# Use of Receiver as DVR without Direct TV



## lmajunior (Jul 16, 2009)

Is it possible to use a Direct TV HD DVR (HR10-250) as a DVR only without having it hooked up to a satellite?

I have some old equipment that I thought I might be able to put to use, primarily to be able to pause and fast-forward live shows. I have Comcast HD cable.


----------



## CCarncross (Jul 19, 2005)

lmajunior said:


> Is it possible to use a Direct TV HD DVR (HR10-250) as a DVR only without having it hooked up to a satellite?
> 
> I have some old equipment that I thought I might be able to put to use, primarily to be able to pause and fast-forward live shows. I have Comcast HD cable.

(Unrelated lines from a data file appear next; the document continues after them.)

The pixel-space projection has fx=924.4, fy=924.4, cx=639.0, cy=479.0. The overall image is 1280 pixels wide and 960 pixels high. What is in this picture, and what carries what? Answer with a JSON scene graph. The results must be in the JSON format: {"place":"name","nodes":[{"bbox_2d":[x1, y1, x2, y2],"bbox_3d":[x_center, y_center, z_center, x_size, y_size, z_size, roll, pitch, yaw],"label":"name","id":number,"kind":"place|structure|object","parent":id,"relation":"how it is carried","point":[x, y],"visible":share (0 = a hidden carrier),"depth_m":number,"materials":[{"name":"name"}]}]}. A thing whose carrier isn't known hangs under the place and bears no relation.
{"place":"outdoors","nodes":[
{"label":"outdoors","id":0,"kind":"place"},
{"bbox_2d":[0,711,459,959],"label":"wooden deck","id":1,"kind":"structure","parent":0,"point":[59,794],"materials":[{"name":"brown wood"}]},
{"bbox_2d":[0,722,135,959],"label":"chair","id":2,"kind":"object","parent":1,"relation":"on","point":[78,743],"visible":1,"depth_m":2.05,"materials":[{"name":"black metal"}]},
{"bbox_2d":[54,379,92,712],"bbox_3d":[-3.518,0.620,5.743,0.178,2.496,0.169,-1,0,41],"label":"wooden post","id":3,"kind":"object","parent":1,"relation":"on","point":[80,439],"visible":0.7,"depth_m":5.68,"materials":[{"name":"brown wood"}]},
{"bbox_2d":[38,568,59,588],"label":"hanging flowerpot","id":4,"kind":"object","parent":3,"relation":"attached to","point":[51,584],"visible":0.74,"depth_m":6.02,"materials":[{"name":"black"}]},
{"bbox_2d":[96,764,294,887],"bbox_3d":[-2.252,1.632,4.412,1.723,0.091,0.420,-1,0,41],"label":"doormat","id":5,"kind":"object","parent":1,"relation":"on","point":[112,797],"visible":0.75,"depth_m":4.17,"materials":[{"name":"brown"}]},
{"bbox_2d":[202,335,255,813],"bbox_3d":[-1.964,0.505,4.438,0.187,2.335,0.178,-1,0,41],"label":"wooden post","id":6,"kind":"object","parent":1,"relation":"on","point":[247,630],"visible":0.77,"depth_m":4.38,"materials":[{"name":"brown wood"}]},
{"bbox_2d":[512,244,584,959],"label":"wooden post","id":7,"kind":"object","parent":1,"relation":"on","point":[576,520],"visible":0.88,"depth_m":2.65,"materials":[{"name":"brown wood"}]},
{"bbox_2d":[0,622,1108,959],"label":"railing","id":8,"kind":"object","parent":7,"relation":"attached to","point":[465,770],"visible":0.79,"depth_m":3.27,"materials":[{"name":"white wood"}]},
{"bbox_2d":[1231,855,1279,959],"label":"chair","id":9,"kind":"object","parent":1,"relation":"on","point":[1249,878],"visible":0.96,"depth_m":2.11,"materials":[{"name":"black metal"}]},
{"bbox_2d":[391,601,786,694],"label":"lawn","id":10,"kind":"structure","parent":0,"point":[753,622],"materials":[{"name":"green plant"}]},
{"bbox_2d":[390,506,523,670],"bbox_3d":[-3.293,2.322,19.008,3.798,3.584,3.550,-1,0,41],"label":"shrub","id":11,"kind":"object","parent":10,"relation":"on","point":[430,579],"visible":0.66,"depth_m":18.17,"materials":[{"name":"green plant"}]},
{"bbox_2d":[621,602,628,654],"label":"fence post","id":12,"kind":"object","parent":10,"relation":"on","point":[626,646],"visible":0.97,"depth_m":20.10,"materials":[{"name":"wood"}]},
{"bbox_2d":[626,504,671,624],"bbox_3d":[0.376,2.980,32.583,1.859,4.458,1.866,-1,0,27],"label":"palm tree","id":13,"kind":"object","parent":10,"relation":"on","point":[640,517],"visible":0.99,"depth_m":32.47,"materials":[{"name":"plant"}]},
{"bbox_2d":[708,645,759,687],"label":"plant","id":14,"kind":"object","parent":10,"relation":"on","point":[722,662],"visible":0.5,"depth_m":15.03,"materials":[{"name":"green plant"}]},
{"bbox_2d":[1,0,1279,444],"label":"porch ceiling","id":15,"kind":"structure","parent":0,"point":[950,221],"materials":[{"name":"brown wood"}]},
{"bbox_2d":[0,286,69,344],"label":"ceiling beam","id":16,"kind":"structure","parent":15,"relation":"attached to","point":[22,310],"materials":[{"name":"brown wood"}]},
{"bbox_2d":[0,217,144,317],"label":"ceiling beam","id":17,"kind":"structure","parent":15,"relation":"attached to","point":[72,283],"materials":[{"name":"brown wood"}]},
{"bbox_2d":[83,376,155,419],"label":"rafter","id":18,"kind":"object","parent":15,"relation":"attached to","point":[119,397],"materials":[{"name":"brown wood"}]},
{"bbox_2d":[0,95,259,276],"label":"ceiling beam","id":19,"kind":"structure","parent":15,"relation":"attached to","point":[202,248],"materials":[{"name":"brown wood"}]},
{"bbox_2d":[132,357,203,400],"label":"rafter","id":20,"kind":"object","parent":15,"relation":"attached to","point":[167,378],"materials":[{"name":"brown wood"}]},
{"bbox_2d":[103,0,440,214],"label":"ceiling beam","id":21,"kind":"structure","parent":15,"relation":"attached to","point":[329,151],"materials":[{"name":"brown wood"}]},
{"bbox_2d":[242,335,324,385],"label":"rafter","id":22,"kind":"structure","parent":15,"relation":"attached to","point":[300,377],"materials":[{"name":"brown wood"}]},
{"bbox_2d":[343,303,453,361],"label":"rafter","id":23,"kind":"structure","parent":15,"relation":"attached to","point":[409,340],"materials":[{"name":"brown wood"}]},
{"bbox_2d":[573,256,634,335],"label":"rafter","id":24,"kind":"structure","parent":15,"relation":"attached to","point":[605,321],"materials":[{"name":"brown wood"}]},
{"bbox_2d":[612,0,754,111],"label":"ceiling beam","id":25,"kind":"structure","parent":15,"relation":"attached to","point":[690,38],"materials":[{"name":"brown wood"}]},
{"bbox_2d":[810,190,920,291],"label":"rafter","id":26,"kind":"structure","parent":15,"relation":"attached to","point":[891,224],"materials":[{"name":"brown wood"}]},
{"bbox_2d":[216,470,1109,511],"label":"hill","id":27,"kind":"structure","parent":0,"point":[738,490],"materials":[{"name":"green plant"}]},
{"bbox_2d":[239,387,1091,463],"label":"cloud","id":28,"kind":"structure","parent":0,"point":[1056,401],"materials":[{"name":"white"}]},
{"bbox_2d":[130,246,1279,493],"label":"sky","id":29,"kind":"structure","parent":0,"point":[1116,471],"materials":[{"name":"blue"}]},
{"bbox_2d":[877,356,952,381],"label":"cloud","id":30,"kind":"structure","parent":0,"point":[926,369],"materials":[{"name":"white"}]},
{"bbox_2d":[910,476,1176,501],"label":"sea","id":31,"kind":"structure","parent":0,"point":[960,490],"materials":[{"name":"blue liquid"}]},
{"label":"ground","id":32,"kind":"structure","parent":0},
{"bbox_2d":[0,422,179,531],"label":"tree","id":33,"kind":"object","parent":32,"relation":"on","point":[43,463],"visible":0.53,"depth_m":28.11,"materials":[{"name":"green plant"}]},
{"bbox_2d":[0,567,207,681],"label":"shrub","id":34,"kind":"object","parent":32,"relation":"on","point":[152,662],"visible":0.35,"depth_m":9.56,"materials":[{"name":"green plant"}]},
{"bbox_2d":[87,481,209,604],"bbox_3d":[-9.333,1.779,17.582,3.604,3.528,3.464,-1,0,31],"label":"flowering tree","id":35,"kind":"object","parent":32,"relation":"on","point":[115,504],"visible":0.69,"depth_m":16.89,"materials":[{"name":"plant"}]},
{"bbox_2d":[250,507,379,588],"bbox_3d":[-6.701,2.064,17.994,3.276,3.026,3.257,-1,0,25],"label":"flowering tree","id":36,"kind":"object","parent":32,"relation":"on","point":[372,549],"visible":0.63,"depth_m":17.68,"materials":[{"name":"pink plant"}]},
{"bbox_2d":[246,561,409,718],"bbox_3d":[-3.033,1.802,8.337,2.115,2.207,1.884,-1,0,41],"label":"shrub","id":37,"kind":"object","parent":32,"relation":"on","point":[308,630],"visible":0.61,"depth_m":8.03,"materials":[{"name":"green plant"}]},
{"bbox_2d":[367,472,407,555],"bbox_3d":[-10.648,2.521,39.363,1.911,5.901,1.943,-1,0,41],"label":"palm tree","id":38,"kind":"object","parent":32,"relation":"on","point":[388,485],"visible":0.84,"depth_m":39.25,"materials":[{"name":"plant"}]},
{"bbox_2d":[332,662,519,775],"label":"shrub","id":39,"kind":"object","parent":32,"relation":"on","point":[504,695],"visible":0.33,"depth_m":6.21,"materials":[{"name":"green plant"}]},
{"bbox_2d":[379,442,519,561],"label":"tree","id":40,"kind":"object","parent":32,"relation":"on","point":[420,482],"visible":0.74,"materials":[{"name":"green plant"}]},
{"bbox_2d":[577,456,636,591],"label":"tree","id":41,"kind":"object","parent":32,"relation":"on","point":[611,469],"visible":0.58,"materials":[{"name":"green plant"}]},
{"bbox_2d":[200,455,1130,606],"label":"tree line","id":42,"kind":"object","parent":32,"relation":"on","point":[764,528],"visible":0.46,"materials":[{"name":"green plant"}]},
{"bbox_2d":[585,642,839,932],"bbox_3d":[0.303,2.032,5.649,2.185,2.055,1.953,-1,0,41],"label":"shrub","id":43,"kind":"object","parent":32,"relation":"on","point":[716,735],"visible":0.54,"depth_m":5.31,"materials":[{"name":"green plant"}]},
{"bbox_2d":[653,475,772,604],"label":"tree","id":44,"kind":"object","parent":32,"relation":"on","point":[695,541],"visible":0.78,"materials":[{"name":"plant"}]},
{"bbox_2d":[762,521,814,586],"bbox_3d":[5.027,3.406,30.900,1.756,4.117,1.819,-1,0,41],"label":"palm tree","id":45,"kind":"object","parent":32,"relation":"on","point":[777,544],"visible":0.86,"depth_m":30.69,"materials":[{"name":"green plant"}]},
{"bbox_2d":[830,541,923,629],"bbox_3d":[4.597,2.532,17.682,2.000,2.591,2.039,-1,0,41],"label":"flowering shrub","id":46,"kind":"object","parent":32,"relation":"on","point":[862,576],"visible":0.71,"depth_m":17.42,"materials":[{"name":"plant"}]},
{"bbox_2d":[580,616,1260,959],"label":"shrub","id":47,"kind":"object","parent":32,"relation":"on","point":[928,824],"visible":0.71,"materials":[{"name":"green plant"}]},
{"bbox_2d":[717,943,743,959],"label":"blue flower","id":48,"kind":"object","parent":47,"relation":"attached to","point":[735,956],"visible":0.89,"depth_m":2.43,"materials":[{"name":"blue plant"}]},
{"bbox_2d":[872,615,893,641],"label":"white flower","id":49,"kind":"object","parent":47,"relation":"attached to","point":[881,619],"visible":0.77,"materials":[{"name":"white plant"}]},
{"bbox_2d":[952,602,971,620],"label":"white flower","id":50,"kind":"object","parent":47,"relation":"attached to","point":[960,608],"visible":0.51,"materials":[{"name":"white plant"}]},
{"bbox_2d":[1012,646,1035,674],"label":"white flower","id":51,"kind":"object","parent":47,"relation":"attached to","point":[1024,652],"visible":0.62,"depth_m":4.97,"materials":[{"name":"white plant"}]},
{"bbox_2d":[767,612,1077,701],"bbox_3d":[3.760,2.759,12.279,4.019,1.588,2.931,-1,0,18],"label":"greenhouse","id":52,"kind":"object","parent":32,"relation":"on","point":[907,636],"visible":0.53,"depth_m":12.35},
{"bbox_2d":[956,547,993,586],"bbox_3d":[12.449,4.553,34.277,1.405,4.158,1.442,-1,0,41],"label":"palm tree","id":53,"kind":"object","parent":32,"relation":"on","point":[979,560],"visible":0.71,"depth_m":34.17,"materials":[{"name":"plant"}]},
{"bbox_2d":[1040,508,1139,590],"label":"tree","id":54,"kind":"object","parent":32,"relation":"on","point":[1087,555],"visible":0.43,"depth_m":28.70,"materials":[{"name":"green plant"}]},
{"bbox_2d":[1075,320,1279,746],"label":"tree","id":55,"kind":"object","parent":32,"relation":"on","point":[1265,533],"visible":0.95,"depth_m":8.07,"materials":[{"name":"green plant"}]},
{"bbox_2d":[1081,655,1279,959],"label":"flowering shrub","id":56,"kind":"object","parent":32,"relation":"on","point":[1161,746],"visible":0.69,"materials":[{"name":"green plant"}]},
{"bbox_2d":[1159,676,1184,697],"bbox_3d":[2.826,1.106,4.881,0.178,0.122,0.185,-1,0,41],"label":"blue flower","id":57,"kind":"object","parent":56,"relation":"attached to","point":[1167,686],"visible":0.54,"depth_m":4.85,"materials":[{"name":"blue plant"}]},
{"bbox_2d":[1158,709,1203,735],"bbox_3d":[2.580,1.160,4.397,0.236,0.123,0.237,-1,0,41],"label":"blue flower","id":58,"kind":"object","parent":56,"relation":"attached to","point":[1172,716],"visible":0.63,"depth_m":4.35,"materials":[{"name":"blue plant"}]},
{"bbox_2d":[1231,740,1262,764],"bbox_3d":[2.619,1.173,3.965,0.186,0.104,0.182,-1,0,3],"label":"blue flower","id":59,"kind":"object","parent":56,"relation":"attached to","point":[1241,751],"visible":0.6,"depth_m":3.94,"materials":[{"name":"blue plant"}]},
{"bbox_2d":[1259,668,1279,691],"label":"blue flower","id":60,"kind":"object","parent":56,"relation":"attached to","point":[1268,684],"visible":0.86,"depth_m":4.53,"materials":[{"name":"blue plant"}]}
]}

D* DVR's will not work with Comcast cable, it might work as an OTA DVR only, but last I checked this only applies to the HR10, it does not apply to any of the newer HD DVRs from D*.


----------



## lmajunior (Jul 16, 2009)

Thanks! You saved me lots of experimentation and reading of manuals.


----------



## Grentz (Jan 10, 2007)

Yup, no go. It will not work on cable at all.

You can pickup OTA with it, but there is no guide or season passes/etc. without it being subscribed on directv. Works like a VCR really from what I have heard.


----------



## BattleZone (Nov 13, 2007)

Cable uses QAM to send digital channels, while any DirecTV DVR with an OTA tuner will only work with ATSC, which is the OTA digital format. So, no, there's no way to make any DirecTV DVR work with cable.


----------



## ssandhoops (Dec 2, 2007)

Grentz said:


> Yup, no go. It will not work on cable at all.
> 
> You can pickup OTA with it, but there is no guide or season passes/etc. without it being subscribed on directv. Works like a VCR really from what I have heard.


Doesn't even function like a VCR because you can't schedule any kind of recording without DVR service. You get the 30 minute buffers so you can pause live TV but that's about it.


----------



## coacho (Aug 21, 2007)

Can you do manual recording even without the guide? Say I just wanted to use my old SD Tivo to record the 11:00 news every night?


----------



## jeffshoaf (Jun 17, 2006)

coacho said:


> Can you do manual recording even without the guide? Say I just wanted to use my old SD Tivo to record the 11:00 news every night?


I think the HR10 will do that, but not the HR20 series.


----------



## dishrich (Apr 23, 2002)

No, NONE of them will record w/out being activated w/D* service.
The ONLY thing the HD Tivo will do, is pause live OTA TV for 30 min & that's it! (and play back previously recorded shows, of course)


----------